# Ground state energy

I am trying to get familiar with the ground state energy of an operator. In my lecture we defined the ground state energy of a self-adjoint operator $$H$$ that is bounded from below as $$E_0= \inf_{\psi\in D(H)\setminus\{0\}} \frac{\langle \psi, H\psi\rangle}{||\psi||^2}= \inf \sigma(H)$$

What I quite dont understand is, why second equality. Why is this the same as the spectrum of the operator? Does it have to do with the spectral theorem? I tried to show the equality in the following way:

$$\geq"$$ \begin{align} \langle \psi, H\psi\rangle&=\int_{\sigma(H)}\lambda ~\text{d}\mu_{\psi,\psi}\\ &\geq \inf_{\lambda\in \sigma(H)} \lambda \int_{\sigma(H)} \text{d}\mu_{\psi,\psi}\\ &= \left( \inf \sigma(H)\right)||\psi||^2\\ \Rightarrow E_0 \geq \inf \sigma(H) \end{align}

$$\leq"$$ Let $$\varepsilon>0$$. Find $$\psi\in D(H)$$ with $$||\psi||=1$$, such that \begin{align} \langle \psi, H\psi\rangle&\leq \inf\sigma(H)+\varepsilon \end{align} Since $$\varepsilon$$ was chosen arbitrarily, we find that $$E_0\leq \inf \sigma(H)$$.

Does this make any sense?

I also have to show that for an essentially self-adjoint operator $$(H,D(H))$$ and its self-adjoint closure $$(\bar{H},D(\bar{H}))$$ the ground state energy $$E_0$$ of $$H$$ agrees with $$\bar{E_0}$$ of $$\bar{H}$$. I don't really know why this statement is true, maybe because I did not understand the concept of ground state energy yet... I would be really grateful for any help!

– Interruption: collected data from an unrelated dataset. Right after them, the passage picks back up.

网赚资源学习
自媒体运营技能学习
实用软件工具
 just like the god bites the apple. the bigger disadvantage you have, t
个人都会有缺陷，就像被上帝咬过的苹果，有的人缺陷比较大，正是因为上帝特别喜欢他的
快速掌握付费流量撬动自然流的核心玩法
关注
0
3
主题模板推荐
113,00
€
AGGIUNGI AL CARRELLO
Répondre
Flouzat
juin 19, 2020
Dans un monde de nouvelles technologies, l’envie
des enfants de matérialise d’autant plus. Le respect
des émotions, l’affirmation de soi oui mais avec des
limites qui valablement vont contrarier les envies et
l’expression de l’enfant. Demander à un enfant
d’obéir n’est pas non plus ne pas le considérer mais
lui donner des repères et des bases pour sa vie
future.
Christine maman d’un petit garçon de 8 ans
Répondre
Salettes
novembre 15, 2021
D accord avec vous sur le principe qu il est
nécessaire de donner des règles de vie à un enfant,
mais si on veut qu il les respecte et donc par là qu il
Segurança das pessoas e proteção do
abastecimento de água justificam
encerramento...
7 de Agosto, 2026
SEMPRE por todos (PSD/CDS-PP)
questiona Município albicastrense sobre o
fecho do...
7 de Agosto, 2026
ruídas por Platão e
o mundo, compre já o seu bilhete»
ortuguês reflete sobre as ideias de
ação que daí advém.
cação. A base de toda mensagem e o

• Ground state energy is the lowest eigenvalue of the Hamiltonian - not just any operator. Apr 26 at 13:16
• The "ground state energy" is by definition the lowest spectral value of the self-adjoint operator called Hamiltonian, denoted by $H$. Therefore your initial formula should be: $$E_0 := \inf \sigma (H) = \inf_{\psi\in D(H)\setminus\{0\}} \frac{\langle \psi, H\psi\rangle}{\langle \psi,\psi\rangle}$$ So the equality you question is why is the third member equal to the second. Apr 26 at 13:52

Not sure if this is what you're looking for or if you're looking for a more mathematically sophisticated answer. The physicist `proof' would just be to say that because $$H$$ is self adjoint, it breaks up the state space into a complete basis orthonormal of eigenfunctions $$\psi_{E_i}$$ satifying $$H \psi_{E_i} = E_i \psi_{E_i}$$. Therefore, if you have a general state $$\psi = \sum_i c_i \psi_{E_i}$$ then, assuming $$||\psi||^2 = 1$$, this gives $$\langle \psi, H \psi \rangle = \sum_i |c_i|^2 E_i.$$ Therefore choosing the minimum state $$\psi$$ amounts to choosing the coefficients $$c_i$$ such that you only pick up the smallest energy eigenvalue $$E_i$$.